Among the entries below, count each line holding the word "triggers". Write only the number.

►

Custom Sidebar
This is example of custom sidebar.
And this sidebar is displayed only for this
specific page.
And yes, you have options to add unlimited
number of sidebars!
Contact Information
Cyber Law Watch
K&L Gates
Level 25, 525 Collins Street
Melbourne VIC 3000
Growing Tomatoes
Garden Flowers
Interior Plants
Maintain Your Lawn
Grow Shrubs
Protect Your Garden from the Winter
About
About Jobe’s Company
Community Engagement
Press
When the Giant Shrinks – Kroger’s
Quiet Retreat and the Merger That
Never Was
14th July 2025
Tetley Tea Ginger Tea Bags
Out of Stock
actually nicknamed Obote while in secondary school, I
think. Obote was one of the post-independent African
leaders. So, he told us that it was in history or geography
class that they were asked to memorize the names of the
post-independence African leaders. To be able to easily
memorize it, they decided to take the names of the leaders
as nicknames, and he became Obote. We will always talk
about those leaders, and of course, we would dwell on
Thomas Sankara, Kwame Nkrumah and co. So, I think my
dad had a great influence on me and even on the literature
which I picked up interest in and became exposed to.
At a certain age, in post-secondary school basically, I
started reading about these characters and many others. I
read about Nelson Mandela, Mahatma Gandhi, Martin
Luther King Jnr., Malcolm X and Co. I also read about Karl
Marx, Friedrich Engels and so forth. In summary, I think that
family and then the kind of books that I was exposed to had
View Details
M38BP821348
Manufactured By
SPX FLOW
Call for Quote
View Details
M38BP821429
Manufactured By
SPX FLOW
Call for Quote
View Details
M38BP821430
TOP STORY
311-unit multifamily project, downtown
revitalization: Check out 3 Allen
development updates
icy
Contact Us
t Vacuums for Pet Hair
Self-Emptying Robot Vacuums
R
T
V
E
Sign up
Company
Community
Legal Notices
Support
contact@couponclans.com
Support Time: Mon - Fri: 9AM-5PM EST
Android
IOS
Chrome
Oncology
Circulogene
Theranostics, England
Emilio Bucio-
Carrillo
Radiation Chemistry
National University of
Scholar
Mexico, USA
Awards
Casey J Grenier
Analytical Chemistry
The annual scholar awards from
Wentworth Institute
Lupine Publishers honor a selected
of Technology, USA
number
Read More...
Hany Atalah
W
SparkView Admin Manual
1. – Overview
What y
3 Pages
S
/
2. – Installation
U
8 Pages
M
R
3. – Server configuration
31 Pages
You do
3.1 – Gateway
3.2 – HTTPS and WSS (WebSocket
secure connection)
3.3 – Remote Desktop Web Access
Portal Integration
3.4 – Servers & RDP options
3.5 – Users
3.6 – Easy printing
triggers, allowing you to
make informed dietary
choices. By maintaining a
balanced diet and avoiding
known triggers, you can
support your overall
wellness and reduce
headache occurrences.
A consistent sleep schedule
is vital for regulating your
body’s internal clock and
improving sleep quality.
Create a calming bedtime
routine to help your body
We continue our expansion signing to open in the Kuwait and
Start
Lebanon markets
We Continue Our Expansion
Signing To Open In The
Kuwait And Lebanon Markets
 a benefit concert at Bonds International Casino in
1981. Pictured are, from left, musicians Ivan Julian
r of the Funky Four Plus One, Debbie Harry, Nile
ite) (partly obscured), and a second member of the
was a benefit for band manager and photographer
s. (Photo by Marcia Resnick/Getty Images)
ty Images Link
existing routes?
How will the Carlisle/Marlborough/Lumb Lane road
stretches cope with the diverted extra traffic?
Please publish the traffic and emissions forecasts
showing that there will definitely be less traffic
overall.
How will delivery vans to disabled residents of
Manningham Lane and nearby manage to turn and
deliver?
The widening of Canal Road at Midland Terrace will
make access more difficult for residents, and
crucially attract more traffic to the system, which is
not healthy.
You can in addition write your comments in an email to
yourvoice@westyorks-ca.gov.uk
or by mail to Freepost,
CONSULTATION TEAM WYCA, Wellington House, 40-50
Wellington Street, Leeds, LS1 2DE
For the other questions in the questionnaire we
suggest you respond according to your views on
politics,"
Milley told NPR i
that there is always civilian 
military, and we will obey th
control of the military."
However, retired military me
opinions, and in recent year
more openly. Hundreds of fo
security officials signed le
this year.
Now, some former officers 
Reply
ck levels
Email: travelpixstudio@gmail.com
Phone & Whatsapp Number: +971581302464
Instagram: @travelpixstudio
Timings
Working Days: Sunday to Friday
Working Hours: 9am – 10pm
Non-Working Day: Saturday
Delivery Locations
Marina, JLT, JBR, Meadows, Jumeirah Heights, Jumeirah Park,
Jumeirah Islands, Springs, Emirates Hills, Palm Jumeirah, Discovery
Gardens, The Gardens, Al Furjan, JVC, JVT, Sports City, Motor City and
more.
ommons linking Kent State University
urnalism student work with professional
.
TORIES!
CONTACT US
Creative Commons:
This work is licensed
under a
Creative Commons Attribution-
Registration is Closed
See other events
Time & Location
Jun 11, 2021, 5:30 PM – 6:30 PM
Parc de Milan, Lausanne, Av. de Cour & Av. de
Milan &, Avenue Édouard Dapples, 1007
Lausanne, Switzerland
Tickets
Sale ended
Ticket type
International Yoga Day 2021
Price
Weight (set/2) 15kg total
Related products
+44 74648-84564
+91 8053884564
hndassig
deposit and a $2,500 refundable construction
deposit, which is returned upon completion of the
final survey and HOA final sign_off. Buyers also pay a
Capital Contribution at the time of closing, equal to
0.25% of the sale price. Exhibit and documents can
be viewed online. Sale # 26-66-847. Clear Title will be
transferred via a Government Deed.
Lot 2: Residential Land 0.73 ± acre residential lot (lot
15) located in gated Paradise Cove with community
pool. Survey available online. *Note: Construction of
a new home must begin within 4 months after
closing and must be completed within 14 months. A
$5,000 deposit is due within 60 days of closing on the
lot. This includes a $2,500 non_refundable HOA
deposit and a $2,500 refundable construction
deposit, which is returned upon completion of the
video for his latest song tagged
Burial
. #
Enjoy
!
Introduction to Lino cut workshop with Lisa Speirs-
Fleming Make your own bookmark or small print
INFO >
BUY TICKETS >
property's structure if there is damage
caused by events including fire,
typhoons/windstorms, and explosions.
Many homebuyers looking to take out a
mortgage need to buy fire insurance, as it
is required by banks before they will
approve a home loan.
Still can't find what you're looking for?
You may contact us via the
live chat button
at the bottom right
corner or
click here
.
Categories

◄

SOLUTION :: 2